Much of the frustration and ‘tweener-dom, yeah, ‘tweener-dom, stems from a simple fact of life: Bronson Sardinha cannot play defense. Bronson Sardinha began his defensive journey as a SS in the ’01 GCL. Numerous errors and missed balls led to Sardinha seeing some time as the team’s DH. The Yankee organization remained faithful and gave him the job as the opening day SS for the ’02 Greensboro Bats, numerous errors and missed balls later, the SS experiment was ended and Bronson Sardinha became a LF. He was not given much time in LF as the whole point of that seemed to be just to get him in the OF so he could more easily move over to CF. As a CF, Bronson Sardinha made errors and missed balls for both the ’02 Bats and the ’02 SI Yankees. In ’03 Bronson Sardinha was back to being a LF and he made errors and missed balls for the Tampa Yankees and then the Battle Creek Yankees and thus ended the Bronson Sardinha as an OF experiment, or so it would seem. The Yankees then decided that since his arm was decent enough, they would switch him to 3B for the ’04 season. As a 3B, Bronson Sardinha was horrendous. At no point did he develop consistency in the field as he continued to make errors and miss balls and by the end of the year he found himself missing games due to his defense and being a DH when he did play. Where this leaves us is that for the ’05 season Bronson Sardinha will once again be a LF/DH, his least bad defensive position, which leads to his offense.

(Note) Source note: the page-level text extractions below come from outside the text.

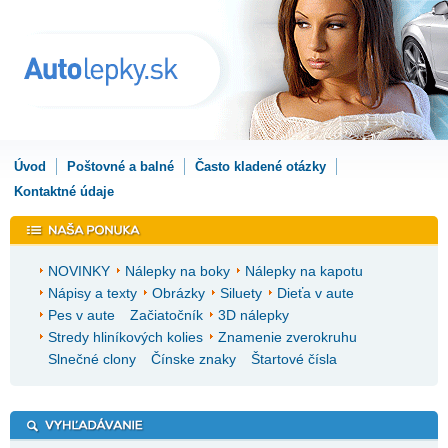
Úvod
Poštovné a balné
Často kladené otázky
Kontaktné údaje
NOVINKY
Nálepky na boky
Nálepky na kapotu
Nápisy a texty
Obrázky
Siluety
Dieťa v aute
Pes v aute
Začiatočník
3D nálepky
Stredy hliníkových kolies
Znamenie zverokruhu
Slnečné clony
Čínske znaky
Štartové čísla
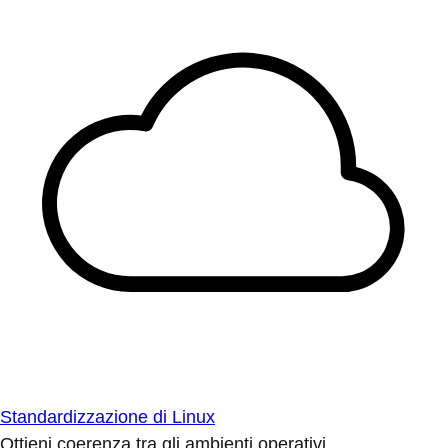
Standardizzazione di Linux
Ottieni coerenza tra gli ambienti operativi.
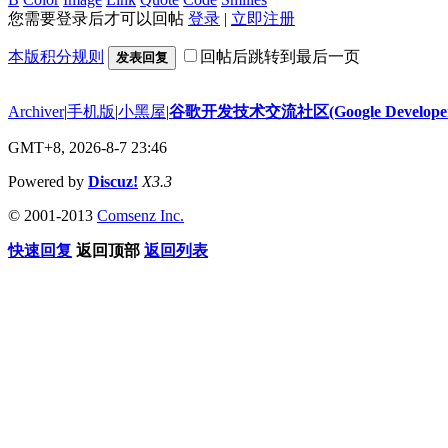
您需要登录后才可以回帖
登录
|
立即注册
本版积分规则
回帖后跳转到最后一页
发表回复
Archiver
|
手机版
|
小黑屋
|
谷歌开发技术交流社区(Google Developer 
GMT+8, 2026-8-7 23:46
Powered by
Discuz!
X3.3
© 2001-2013
Comsenz Inc.
快速回复
返回顶部
返回列表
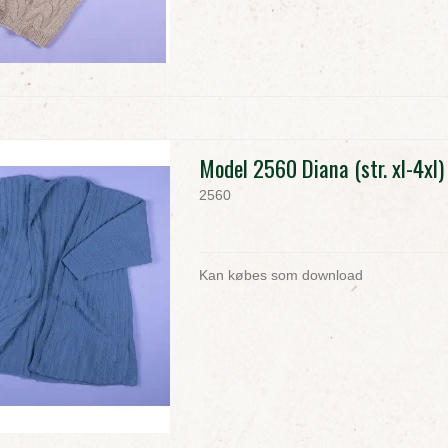
Model 2560 Diana (str. xl-4xl)
2560
Kan købes som download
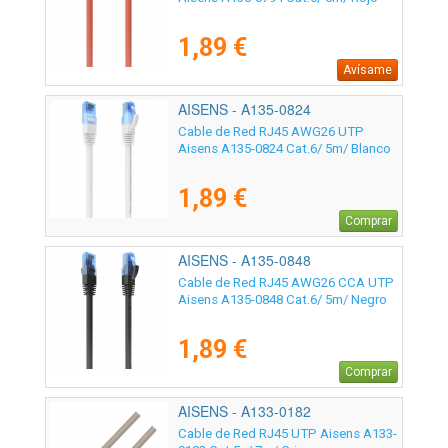
1,89 €
Avísame
AISENS - A135-0824
Cable de Red RJ45 AWG26 UTP
Aisens A135-0824 Cat.6/ 5m/ Blanco
1,89 €
Comprar
AISENS - A135-0848
Cable de Red RJ45 AWG26 CCA UTP
Aisens A135-0848 Cat.6/ 5m/ Negro
1,89 €
Comprar
AISENS - A133-0182
Cable de Red RJ45 UTP Aisens A133-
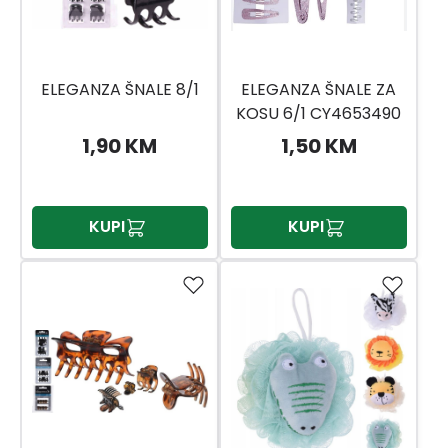
ELEGANZA ŠNALE 8/1
ELEGANZA ŠNALE ZA
KOSU 6/1 CY4653490
1,90 KM
1,50 KM
KUPI
KUPI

Bronson Sardinha does not hit many home runs. Unfortunately, he’s not a lanky guy who hits tons of doubles or triples either. As a result Bronson Sardinha’s power potential isn’t much to write home about, 10-15 home runs given a full season of playing time seems about right. This wouldn’t matter much if Sardinha hit for really high averages. Unfortunately, he’s only a solid hitter for average; .270-.280 seems accurate. This wouldn’t matter much if Sardinha drew ridiculous amounts of walks. Unfortunately, he’s only solid at drawing ball four. 55-70 walks seem accurate, if given a full season.

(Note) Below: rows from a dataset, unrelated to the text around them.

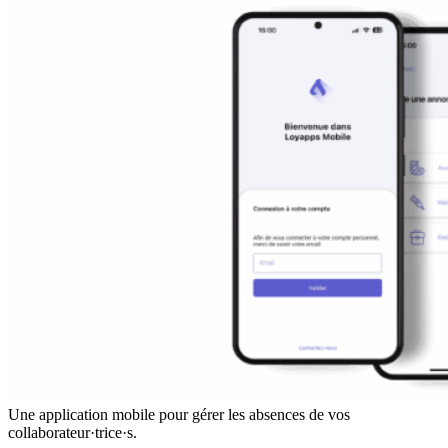
Une application mobile pour gérer les absences de vos
collaborateur·trice·s.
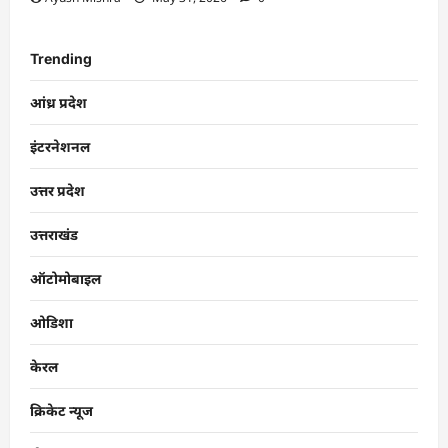
Trending
आंध्र प्रदेश
इंटरनेशनल
उत्तर प्रदेश
उत्तराखंड
ऑटोमोबाइल
ओडिशा
केरल
क्रिकेट न्यूज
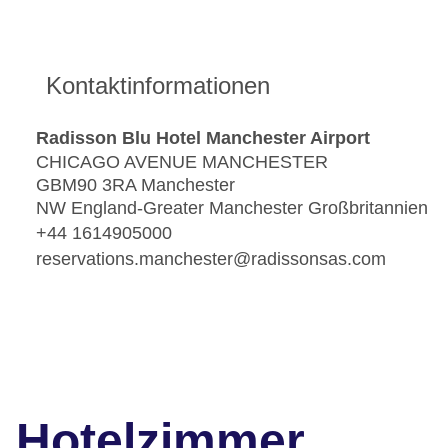
Kontaktinformationen
Radisson Blu Hotel Manchester Airport
CHICAGO AVENUE MANCHESTER
GBM90 3RA Manchester
NW England-Greater Manchester Großbritannien
+44 1614905000
reservations.manchester@radissonsas.com
Hotelzimmer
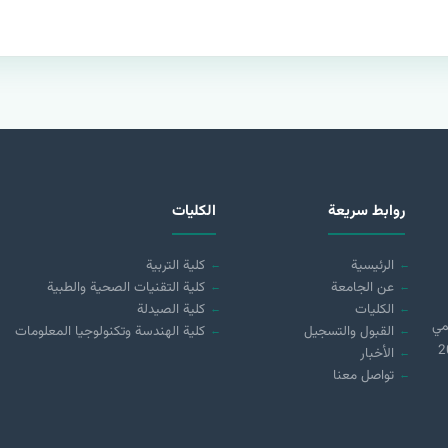
روابط سريعة
الكليات
الرئيسية
كلية التربية
عن الجامعة
كلية التقنيات الصحية والطبية
الكليات
كلية الصيدلة
مي
القبول والتسجيل
كلية الهندسة وتكنولوجيا المعلومات
 (21890) لسنة 2018
الأخبار
تواصل معنا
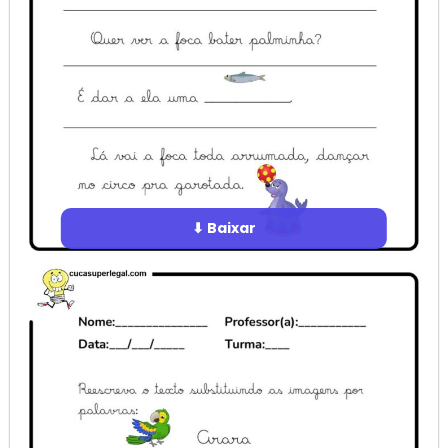
⬇ Baixar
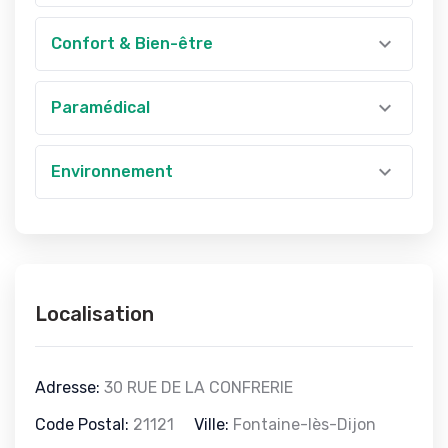
Confort & Bien-être
Paramédical
Environnement
Localisation
Adresse:
30 RUE DE LA CONFRERIE
Code Postal:
21121
Ville:
Fontaine-lès-Dijon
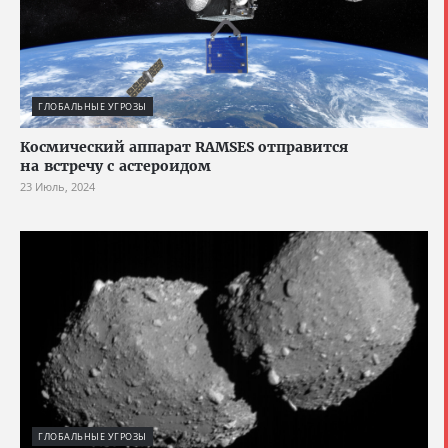
ГЛОБАЛЬНЫЕ УГРОЗЫ
Космический аппарат RAMSES отправится
на встречу с астероидом
23 Июль, 2024
ГЛОБАЛЬНЫЕ УГРОЗЫ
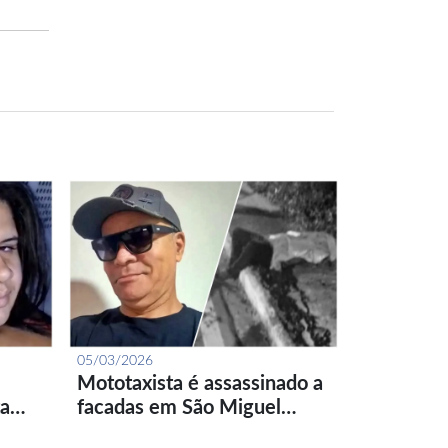
05/03/2026
Mototaxista é assassinado a
ta…
facadas em São Miguel…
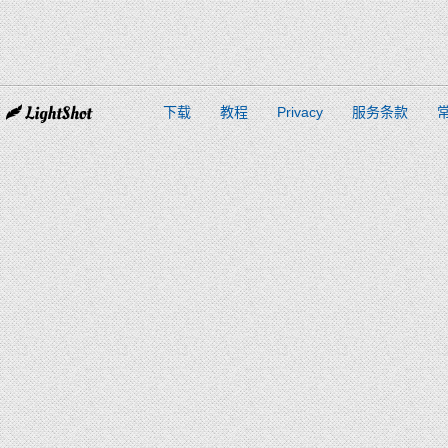
下载
教程
Privacy
服务条款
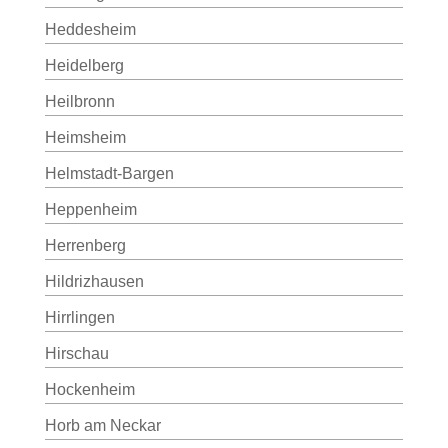
Heddesheim
Heidelberg
Heilbronn
Heimsheim
Helmstadt-Bargen
Heppenheim
Herrenberg
Hildrizhausen
Hirrlingen
Hirschau
Hockenheim
Horb am Neckar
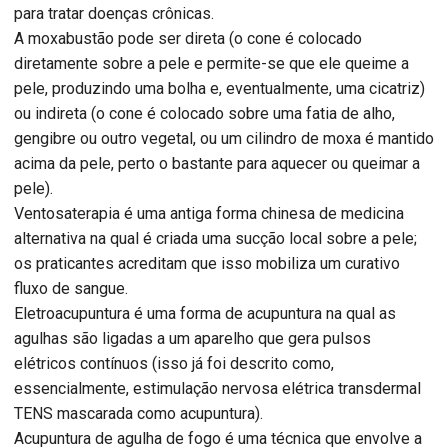
para tratar doenças crônicas.
A moxabustão pode ser direta (o cone é colocado
diretamente sobre a pele e permite-se que ele queime a
pele, produzindo uma bolha e, eventualmente, uma cicatriz)
ou indireta (o cone é colocado sobre uma fatia de alho,
gengibre ou outro vegetal, ou um cilindro de moxa é mantido
acima da pele, perto o bastante para aquecer ou queimar a
pele).
Ventosaterapia é uma antiga forma chinesa de medicina
alternativa na qual é criada uma sucção local sobre a pele;
os praticantes acreditam que isso mobiliza um curativo
fluxo de sangue.
Eletroacupuntura é uma forma de acupuntura na qual as
agulhas são ligadas a um aparelho que gera pulsos
elétricos contínuos (isso já foi descrito como,
essencialmente, estimulação nervosa elétrica transdermal
TENS mascarada como acupuntura).
Acupuntura de agulha de fogo é uma técnica que envolve a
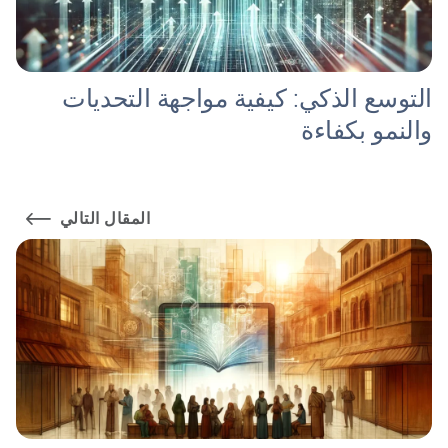
التوسع الذكي: كيفية مواجهة التحديات
والنمو بكفاءة
المقال التالي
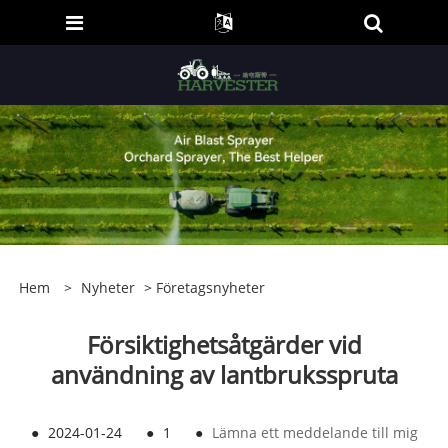
Hem
>
Nyheter
>
Företagsnyheter
Försiktighetsåtgärder vid
användning av lantbruksspruta
●
2024-01-24
●
1
●
Lämna ett meddelande till mig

Putting Sardinha’s offensive and defensive information together immediately makes me think John Vander Wal. A corner OF who can provide you with fringe average hitting and below average defense for stretches or a solid bat off the bench. He also has one up on Vander Wal in that he’s a pretty good baserunner. It’s not much of a future, but I feel pretty safe about Sardinha’s chances of making it.